This is an interesting transnational kung fu flick displaying unlike most chinese produced kung fu flicks a more positive view on western foreigners coming into China than most. Chinese-produced kung fu flicks do. Chinese cinema especially nowadays are keen on upholding the dicotomy of : domestic:GOOOOOOD, foreign:BAAAAD. But RZA´s kung fu homage on old Shaw Brothers movies is much more fresh in its approach on ethniticity. Maybe it has to do that it is part of the directors approach. Black people has been traditionally oppressed and its history as well. It is time for a fresher, more non-racial kung fu movie. And I love it for that.

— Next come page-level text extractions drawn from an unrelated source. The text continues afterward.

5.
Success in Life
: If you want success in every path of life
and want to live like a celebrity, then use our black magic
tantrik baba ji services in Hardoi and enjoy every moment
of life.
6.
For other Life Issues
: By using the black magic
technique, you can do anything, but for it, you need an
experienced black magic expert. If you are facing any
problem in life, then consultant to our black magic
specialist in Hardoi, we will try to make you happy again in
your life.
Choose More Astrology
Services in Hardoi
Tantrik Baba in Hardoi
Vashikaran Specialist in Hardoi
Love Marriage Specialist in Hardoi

Man, I love Fist Of Fury, Once Upon a Time in China Ip Man and all that. But man do those movies, with scales of differences of course, more or less project a more protectionistic and hostile approach to foriegn influence on the chinese heritage. Especially Once Upon a Time in China were its folk hero Wong fei Hung defeats evil foreigners. Here an english colonial, an american black immigrant and the son of the murdered leader of the lion Clan teams up . I like how their motives intertwine to take down the corrupt Silver Lion.
The plot is a token Shaw Brothers one, with an overambundance of colourful characters,a complex narrative, lush and elaborate sets and complicated martial arts choreography, but with an amazing ecclectic soundtrack adding to the mix. The framing in the fights are less "stagey" than the usual Hong Kong Cinema compositions, making for much tighter close-ups and intimacy to the fights but is unfortunatly not good enough to rival the long tradition of showcasing the impressive chinese martial arts on screen. On the other hand there are few real practioners on screen so it can be forgiven. Gordon Liu is one of the few, but he just trains RZA not doing any physical stuff himself.
What really is amazing is seeing Russell Crowe in a straight up kung fu movie. He seems to relish the opportunity of a larger than life character and he truly is memorable in this one. He has a gimmick in form of a rotatable knife and it is used admirably. The other actors are also good, RZA as the weaponsmith is central because he gets the iron fists but also the WWE wrestler Batista as a brassbody motherfucker, also a token of the genre but a really menacing and good foe to fight. Rick Yune ( Die another day, Olympus has fallen) plays the lost son who need to get revenge and is good to see in a different role.
Which brings me to the lead villain played by Byron Mann (Belly of the Beast) who I think is a real scene stealer if he gets opportunity to. He does here and he is a tremendous villain. Underrated actor and a great villain.
I think this movie has all the things going for it at this time. It is not an exclusive nationalistic epic kung fu movie like the ones being produced in HK at this very moment but a very transnational one that I feel is a helluva lot better than Ip Man or Legend of the Fist or True Legend. Those movies are nationalistic at their very nature. But The Man with the Iron fists is something else. It has nothing to do with nation, race or colour. It is about the love of a genre. And that is what should really matter.